**What this exercise asks**
A. In the infomercial passage below, what does the writer usually do when the child-sponsorship segments come on TV?
B. Transcribe the part of the infomercial passage below starting at "Is there any" and ending at "to be one).".
C. Go on with the passage below about trusting infomercials, picking up after its last sentence.

**Text passage**
* * * * * * * * *

Is there any truth in an infomercial?

I am a firm believer in NOT believing anything I see on an infomercial. Whether it is a super chopping knife or an ab roller or turbo ladder or magical age reversing make-up. I would never buy anything from QVC or by dialing an 800 number I saw on TV. It’s the same reason when someone calls me at the office claiming to be from the Fireman or Police something or other looking for donations I think it’s a scam (which news reports have found it highly likely to be one).

While those commercials are targeted at my wants and needs and are easier to resist by convincing myself they won’t work or I don’t need them, some of those 90-second to 30 minute segments are not so easy to ignore. Instead, I usually turn the channel out of skepticism or pure guilt. I’m thinking of the ones where “for the price of your daily cup of coffee you can make adopt a child” in Africa or Latin America. I have such a strong resistance to being sold something on TV but I never could stop wondering if that money would really make a difference and how much of it would actually reach the child.

* * * * * * * * *

**Given information**
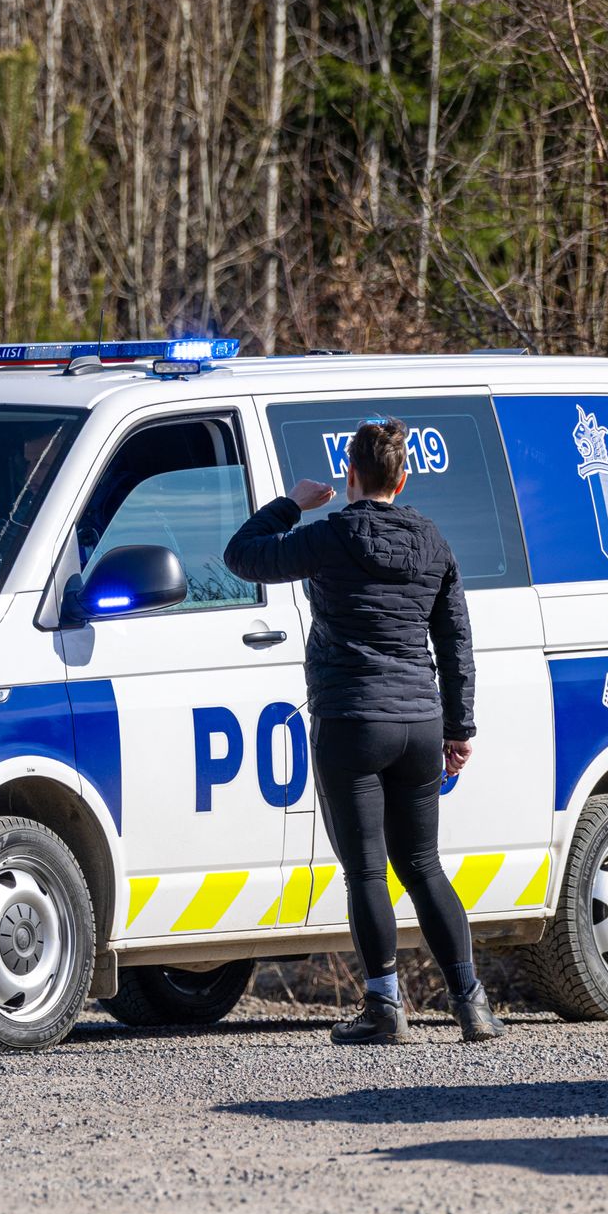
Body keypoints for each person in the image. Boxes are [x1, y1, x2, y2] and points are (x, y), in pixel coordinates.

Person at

* * * * * * * * *

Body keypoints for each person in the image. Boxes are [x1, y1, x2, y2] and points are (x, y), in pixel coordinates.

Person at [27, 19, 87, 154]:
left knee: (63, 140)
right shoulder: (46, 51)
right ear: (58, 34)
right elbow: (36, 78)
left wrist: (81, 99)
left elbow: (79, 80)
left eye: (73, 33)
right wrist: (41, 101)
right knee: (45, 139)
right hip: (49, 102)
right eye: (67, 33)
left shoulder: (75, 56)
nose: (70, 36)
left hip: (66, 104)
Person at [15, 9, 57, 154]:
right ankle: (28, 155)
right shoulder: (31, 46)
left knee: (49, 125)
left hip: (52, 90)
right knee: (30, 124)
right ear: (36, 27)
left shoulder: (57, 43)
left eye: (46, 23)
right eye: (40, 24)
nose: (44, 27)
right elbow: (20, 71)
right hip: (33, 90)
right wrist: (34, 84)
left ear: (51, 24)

* * * * * * * * *

**Answer section**
A. The writer usually changes the channel out of skepticism or pure guilt.

B.
Is there any truth in an infomercial?

I am a firm believer in NOT believing anything I see on an infomercial. Whether it is a super chopping knife or an ab roller or turbo ladder or magical age reversing make-up. I would never buy anything from QVC or by dialing an 800 number I saw on TV. It’s the same reason when someone calls me at the office claiming to be from the Fireman or Police something or other looking for donations I think it’s a scam (which news reports have found it highly likely to be one).

C.
Since returning from Mexico this spring I have been reading every book and article I can about the history of Mexico and about the current economic status. The facts about starvation and malnutrition are eye-opening and frightening. Studies estimate that almost 50% of the children in the country are malnourished (and almost as many adults). I’ve heard statistics about malnutrition in other countries but I’ve never really understood how far those effects stretch. There are disturbing pictures of indigenous school children from Mex’s state next to children in private schools in Cuernavaca. The children from rural Morelos (my husband’s state) are visibly shorter and frailer than the middle/upper class children. You can actually see the effects of having not enough food and that disturbed me a lot.

Unlike the US, schools to not provide any food or snacks to the children. When kids show up hungry, with no breakfast they have no energy. They fall asleep in class and don’t learn. If they don’t learn, they are put on the path of only finishing the US equivalent of junior high. In fact, that is all that is required in Mexico which surprised me.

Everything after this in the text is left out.